Quand la ville pousse (BWV 1007)
Les plus récents comme les plus vieux

Le train de banlieue qui se prenait pour un TGV

      
un samedi matin, par beau temps (mais froid)
P2260004
      
Je devais me rendre à Paris. Selon mon humeur, parisienne ou banlieusarde, mon courage ou mon état de santé (emprunter la ligne 13 nécessite un minimum de résistance physique quant au taux supportable de compression), j'ai la chance de pouvoir choisir entre le train et le métro.
    
Ce matin-là, fatiguée, j'optai pour le train. J'étais de plus en plein "Ubiquité" (1), un livre que j'avais eu du mal à refermer quand l'heure était venue de quitter mon domicile, et ce mode de transport me semblait plus propice à la lecture. Souvent sur la ligne 13, il est même impossible d'entrouvrir un poche.
      
Je n'attendis pas longtemps sur le quai, ou alors c'était la magie du récit où j'étais embarquée qui me fit croire à l'arrivée rapide du banlieue attendu.
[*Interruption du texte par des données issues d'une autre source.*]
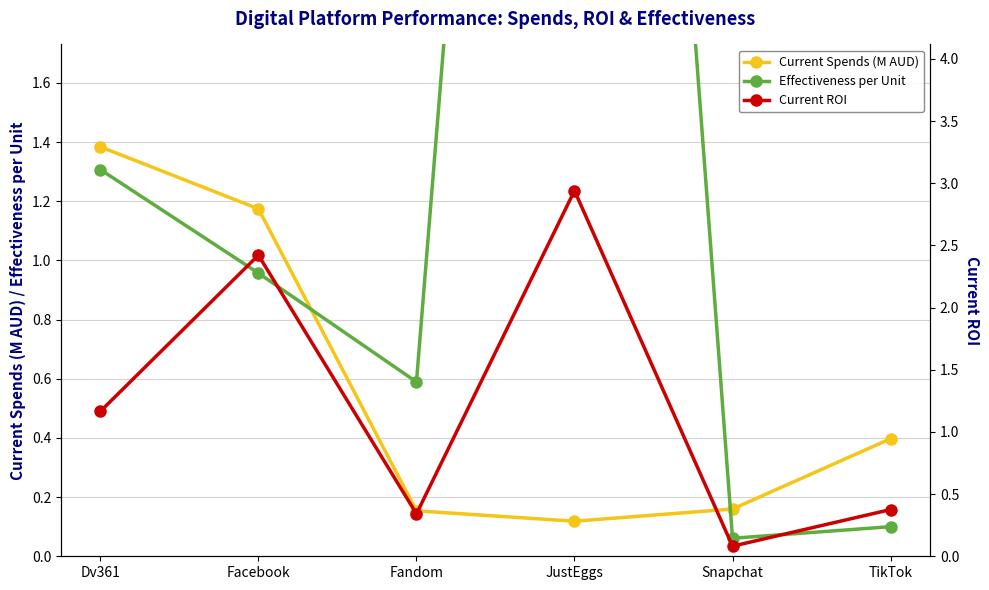

Where is Current ROI nearest to the value 1?

Dv361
A peine assise, je repris là où j'en étais. Comme chaque très bon livre pour chacun de ses lecteurs, celui-ci me parlait un peu de ma propre histoire ; sans que rien ne puisse directement l'expliquer, il me redonnait confiance en moi.
    
C'est donc presque avec colère et en tout cas un trajet bien trop court, que je fus interrompue par la voie du conducteur, pourtant pourvue d'un agréable accent du sud, et qui annonçait "Mesdames et messieurs, nous arrivons en gare de Saint Lazare, terminus de notre train. Assurez-vous de n'avoir rien oublié. Je vous souhaite une bonne journée".
   
Sur ma gauche un voyageur que je n'avais pas remarqué en montant, répondit d'un ton aviné mais fortement intelligible, soit qu'il eût fort éclusé la veille, soit qu'il ait commencé tôt ce matin-là, "Moi aussi".
   
La colère vira au rire, que je conservai intérieur pour ne pas contrarier le répondant, juste avant qu'une voix féminine, suave et impersonnelle ne reprenne à son compte les principales informations, "prochain arrêt Saint Lazare, terminus du train".
   
Je me dis que décidément les tortillards bleus de la périphérie parisienne n'étaient plus ce qu'ils étaient, qui l'espace d'un parcours de cinq gares, se croyaient obligés d'assaillir de prévenances le moindre usager, et que leurs patrons devaient avoir bien peur de notre présence attardée dans ces wagons pour insister ainsi sur le terme du voyage ; refermai le livre à grand regret et quittai les lieux pour m'en aller accomplir les miennes démarches qui engendraient ce déplacement qu'au bonheur de lecture j'aurais volontiers sacrifiées. 
 
(1) "Ubiquité" de Claire Wolniewicz chez Viviane Hamy.
    
"Sa place était là dorénavant, au centre, non là-bas, en banlieue. "Banlieue" était un terme du Moyen Age ; originellement "lieu du ban", il désignait cette limite au-delà de laquelle la convocation - le ban - des vassaux pour la guerre n'avait plus de portée.
C'était ce que venaient de lui chuchoter les nuages. Il ne pouvait plus habiter là-bas puisque Rita était son centre. S'il demeurait loin d'elle, il n'entendrait pas son appel."  Claire Wolniewicz, "Ubiquité" page 67.